U.S. stock index futures were little changed after the
White House denial. They pointed to a steady tone on Wall Street
ahead of data on retail sales and consumer sentiment that should
do little to change expectations that the Fed will cut back its
stimulus measures next week.
Japan's Nikkei business daily, citing unnamed sources, said
U.S. President Barack Obama would name the former Treasury
Secretary to take over from Ben Bernanke after the U.S. central
bank's policy meeting ending on Sept. 18, at which it is
expected to start reducing its massive monetary stimulus.
Asked about the story, a White House spokeswoman said Obama
had not made his decision about the Fed job.

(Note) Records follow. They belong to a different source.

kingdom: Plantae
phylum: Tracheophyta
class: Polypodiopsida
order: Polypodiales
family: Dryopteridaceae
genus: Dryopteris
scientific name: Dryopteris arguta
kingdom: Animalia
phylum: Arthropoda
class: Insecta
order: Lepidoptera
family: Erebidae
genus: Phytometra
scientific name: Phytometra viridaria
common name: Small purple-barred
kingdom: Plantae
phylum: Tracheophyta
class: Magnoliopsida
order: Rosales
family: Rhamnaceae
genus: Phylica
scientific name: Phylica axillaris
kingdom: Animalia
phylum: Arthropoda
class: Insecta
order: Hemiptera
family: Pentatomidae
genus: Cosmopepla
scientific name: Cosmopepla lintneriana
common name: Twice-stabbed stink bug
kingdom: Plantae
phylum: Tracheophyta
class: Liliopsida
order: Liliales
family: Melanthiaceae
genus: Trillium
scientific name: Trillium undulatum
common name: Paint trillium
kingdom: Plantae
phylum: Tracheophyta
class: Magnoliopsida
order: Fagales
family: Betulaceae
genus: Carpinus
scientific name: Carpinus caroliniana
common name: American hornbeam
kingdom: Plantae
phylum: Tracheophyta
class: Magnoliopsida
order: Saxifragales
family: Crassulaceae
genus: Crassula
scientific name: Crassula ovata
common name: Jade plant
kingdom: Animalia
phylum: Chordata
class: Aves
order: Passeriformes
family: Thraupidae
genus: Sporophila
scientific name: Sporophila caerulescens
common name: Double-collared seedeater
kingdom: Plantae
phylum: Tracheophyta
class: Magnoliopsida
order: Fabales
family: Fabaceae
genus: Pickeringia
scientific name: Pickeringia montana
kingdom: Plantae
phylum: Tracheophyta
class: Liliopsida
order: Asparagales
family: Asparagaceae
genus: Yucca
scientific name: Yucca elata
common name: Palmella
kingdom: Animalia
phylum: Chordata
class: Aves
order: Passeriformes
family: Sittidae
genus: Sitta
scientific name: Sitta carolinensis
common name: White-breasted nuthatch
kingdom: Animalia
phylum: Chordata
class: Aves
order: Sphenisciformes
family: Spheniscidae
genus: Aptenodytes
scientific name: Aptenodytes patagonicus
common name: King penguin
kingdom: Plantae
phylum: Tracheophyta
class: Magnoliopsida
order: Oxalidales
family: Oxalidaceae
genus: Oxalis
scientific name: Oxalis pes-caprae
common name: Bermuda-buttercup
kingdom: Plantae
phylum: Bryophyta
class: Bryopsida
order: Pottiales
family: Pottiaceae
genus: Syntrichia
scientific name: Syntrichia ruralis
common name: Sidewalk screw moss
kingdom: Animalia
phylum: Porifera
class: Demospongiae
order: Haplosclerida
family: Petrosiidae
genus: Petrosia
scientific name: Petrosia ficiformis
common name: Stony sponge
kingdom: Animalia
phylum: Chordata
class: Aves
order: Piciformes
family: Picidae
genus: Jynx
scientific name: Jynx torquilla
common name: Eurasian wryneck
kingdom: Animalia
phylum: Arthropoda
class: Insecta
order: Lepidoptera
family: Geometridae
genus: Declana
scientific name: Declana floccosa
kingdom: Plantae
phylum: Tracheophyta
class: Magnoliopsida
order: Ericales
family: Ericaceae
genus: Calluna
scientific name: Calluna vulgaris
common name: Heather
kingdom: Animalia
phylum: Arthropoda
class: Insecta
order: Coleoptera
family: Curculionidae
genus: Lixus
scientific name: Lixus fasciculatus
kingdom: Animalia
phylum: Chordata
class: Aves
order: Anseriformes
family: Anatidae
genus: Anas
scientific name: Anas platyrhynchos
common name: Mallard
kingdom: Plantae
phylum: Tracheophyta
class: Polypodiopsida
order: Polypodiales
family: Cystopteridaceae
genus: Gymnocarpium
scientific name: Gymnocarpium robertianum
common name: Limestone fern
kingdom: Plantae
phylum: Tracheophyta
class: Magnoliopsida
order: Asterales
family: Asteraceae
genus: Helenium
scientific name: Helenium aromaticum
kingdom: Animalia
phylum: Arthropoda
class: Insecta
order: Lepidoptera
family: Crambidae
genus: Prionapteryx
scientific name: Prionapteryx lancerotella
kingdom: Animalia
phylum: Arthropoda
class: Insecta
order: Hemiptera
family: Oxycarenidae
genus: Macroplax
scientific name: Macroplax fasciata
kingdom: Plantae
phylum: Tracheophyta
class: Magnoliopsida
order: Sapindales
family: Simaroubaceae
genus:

"This morning the Summers story was the main event ...
markets know Yellen is very dovish, so any candidate other than
her would be dollar positive," said Lutz Karpowitz, currency
analyst at Commerzbank.
Investors generally expect the Fed to announce a tapering of
its monthly $85 billion of bond purchases next week in response
to signs of growing strength in the U.S. economy, but the pace
of future cutbacks is less clear.
"In the coming months given that the new Fed chairman starts
in January, the Summers effect, if it is announced, could be as
dominant (as the Fed's tapering decision)," said Mike Gallagher,
managing director of IDEAglobal.
Gallagher said the combination of a Fed tapering decision
next week and the prospect of Summers becoming chairman could
set U.S. Treasury 10-year yields on a course towards 3.5 percent
by year's end.
But a successful Summers nomination is far from certain, and
any appointment must be approved by the U.S. Senate.
European shares were little changed though mining
stocks were hit as metal prices suffered from the expected Fed
stimulus curbs. Data showing a slower rate of decline in euro
zone employment in the second quarter had little impact.
Earlier MSCI's broadest index of Asia-Pacific shares outside
Japan shed 0.8 percent, pulling further away
from a three-month high and on track for a second day of losses
after a 10-day winning streak - its longest run in six years.
The Asian gauge is still up 2.2 percent this week.
In Tokyo, the Nikkei share average bucked the trend
and edged up 0.1 percent on reports the government is
considering lowering the corporate tax rate next year as part of
efforts to soften the impact of a planned consumption tax hike.
In commodity markets, gold was on course for its worst week
in two months after heavy selling linked to expectations of the
Fed rollback and an easing of tensions over Syria.
"This is almost certainly the pricing in of the expectations
of QE tapering," Mitsubishi analyst Jonathan Butler said.
Gold, which was quoted at $1,311.75 an ounce, down 0.6
percent, has now lost around 19 percent this year.
Brent crude oil slipped to around $112.25 a barrel,
on course for its biggest weekly loss in three months as the
United States and Russia worked on a plan for Syria to surrender
its chemical weapons.
"Since concerns on a possible U.S.-led military strike
against Syria have eased, market participants are just waiting
for the outcome of next week's Fed meeting," said Masaki
Suematsu, Energy team manager at Newedge.